■ Task to carry out:
Lines holding the word "SELECT" must be located in the listing below and copied.

■ Dataset:
☆ ☆ ☆ ☆ ☆

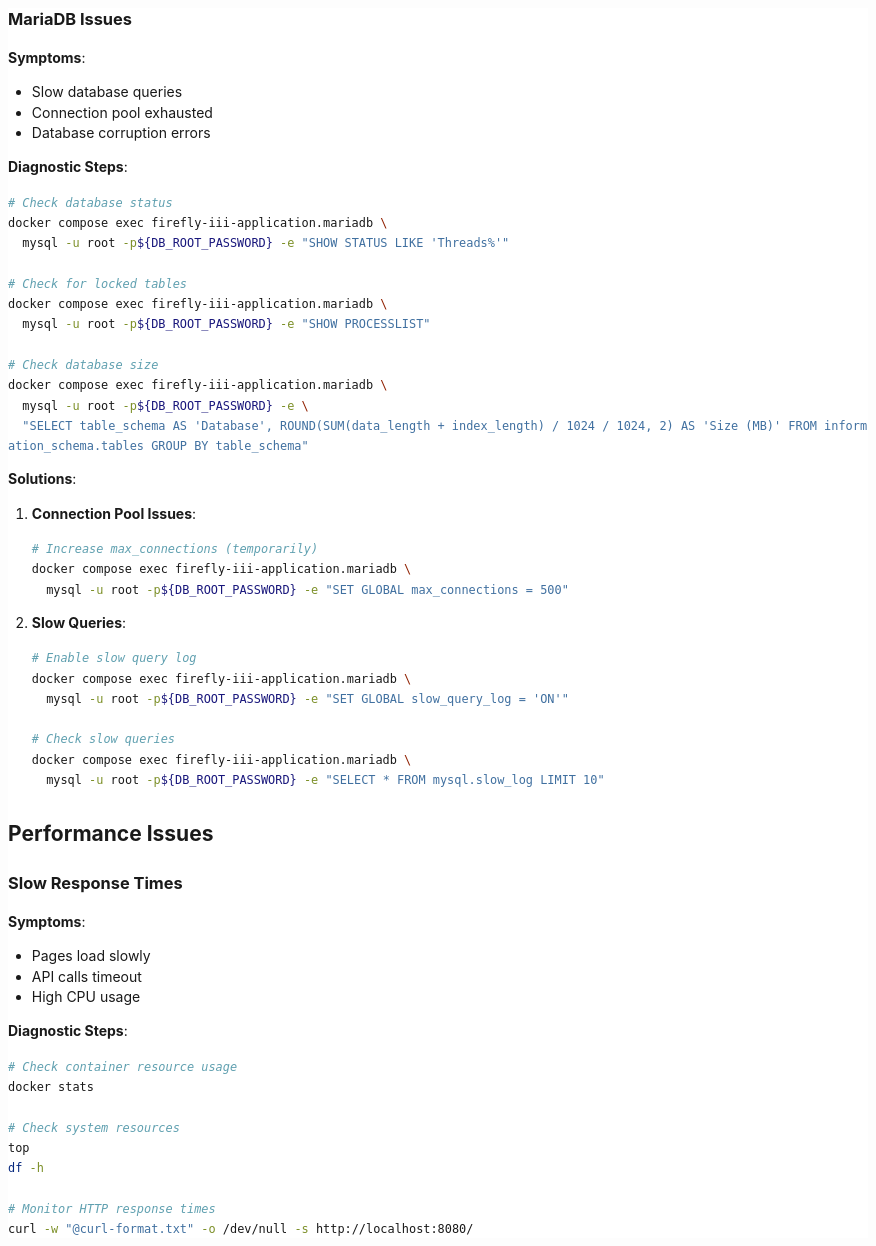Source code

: ### MariaDB Issues

**Symptoms**:
- Slow database queries
- Connection pool exhausted
- Database corruption errors

**Diagnostic Steps**:
```bash
# Check database status
docker compose exec firefly-iii-application.mariadb \
  mysql -u root -p${DB_ROOT_PASSWORD} -e "SHOW STATUS LIKE 'Threads%'"

# Check for locked tables
docker compose exec firefly-iii-application.mariadb \
  mysql -u root -p${DB_ROOT_PASSWORD} -e "SHOW PROCESSLIST"

# Check database size
docker compose exec firefly-iii-application.mariadb \
  mysql -u root -p${DB_ROOT_PASSWORD} -e \
  "SELECT table_schema AS 'Database', ROUND(SUM(data_length + index_length) / 1024 / 1024, 2) AS 'Size (MB)' FROM information_schema.tables GROUP BY table_schema"
```

**Solutions**:

1. **Connection Pool Issues**:
   ```bash
   # Increase max_connections (temporarily)
   docker compose exec firefly-iii-application.mariadb \
     mysql -u root -p${DB_ROOT_PASSWORD} -e "SET GLOBAL max_connections = 500"
   ```

2. **Slow Queries**:
   ```bash
   # Enable slow query log
   docker compose exec firefly-iii-application.mariadb \
     mysql -u root -p${DB_ROOT_PASSWORD} -e "SET GLOBAL slow_query_log = 'ON'"
   
   # Check slow queries
   docker compose exec firefly-iii-application.mariadb \
     mysql -u root -p${DB_ROOT_PASSWORD} -e "SELECT * FROM mysql.slow_log LIMIT 10"
   ```

## Performance Issues

### Slow Response Times

**Symptoms**:
- Pages load slowly
- API calls timeout
- High CPU usage

**Diagnostic Steps**:
```bash
# Check container resource usage
docker stats

# Check system resources
top
df -h

# Monitor HTTP response times
curl -w "@curl-format.txt" -o /dev/null -s http://localhost:8080/
```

☆ ☆ ☆ ☆ ☆

■ Written answer:
  "SELECT table_schema AS 'Database', ROUND(SUM(data_length + index_length) / 1024 / 1024, 2) AS 'Size (MB)' FROM information_schema.tables GROUP BY table_schema"
     mysql -u root -p${DB_ROOT_PASSWORD} -e "SELECT * FROM mysql.slow_log LIMIT 10"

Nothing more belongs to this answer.